The task
Copy the listing below word for word, keeping every line and character intact. Leave the pictures out of your answer.

(Records from a dataset)
-- Opening Marker --

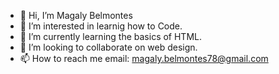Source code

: - 👋 Hi, I’m Magaly Belmontes 
- 👀 I’m interested in learnig how to Code. 
- 🌱 I’m currently learning the basics of HTML. 
- 💞️ I’m looking to collaborate on web design. 
- 📫 How to reach me email: magaly.belmontes78@gmail.com 

<!---
mbelmontes7/mbelmontes7 is a ✨ special ✨ repository because its `README.md` (this file) appears on your GitHub profile.
You can click the Preview link to take a look at your changes.
--->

-- Closing Marker --

Exercise solution
Source code

: - 👋 Hi, I’m Magaly Belmontes 
- 👀 I’m interested in learnig how to Code. 
- 🌱 I’m currently learning the basics of HTML. 
- 💞️ I’m looking to collaborate on web design. 
- 📫 How to reach me email: magaly.belmontes78@gmail.com 

<!---
mbelmontes7/mbelmontes7 is a ✨ special ✨ repository because its `README.md` (this file) appears on your GitHub profile.
You can click the Preview link to take a look at your changes.
--->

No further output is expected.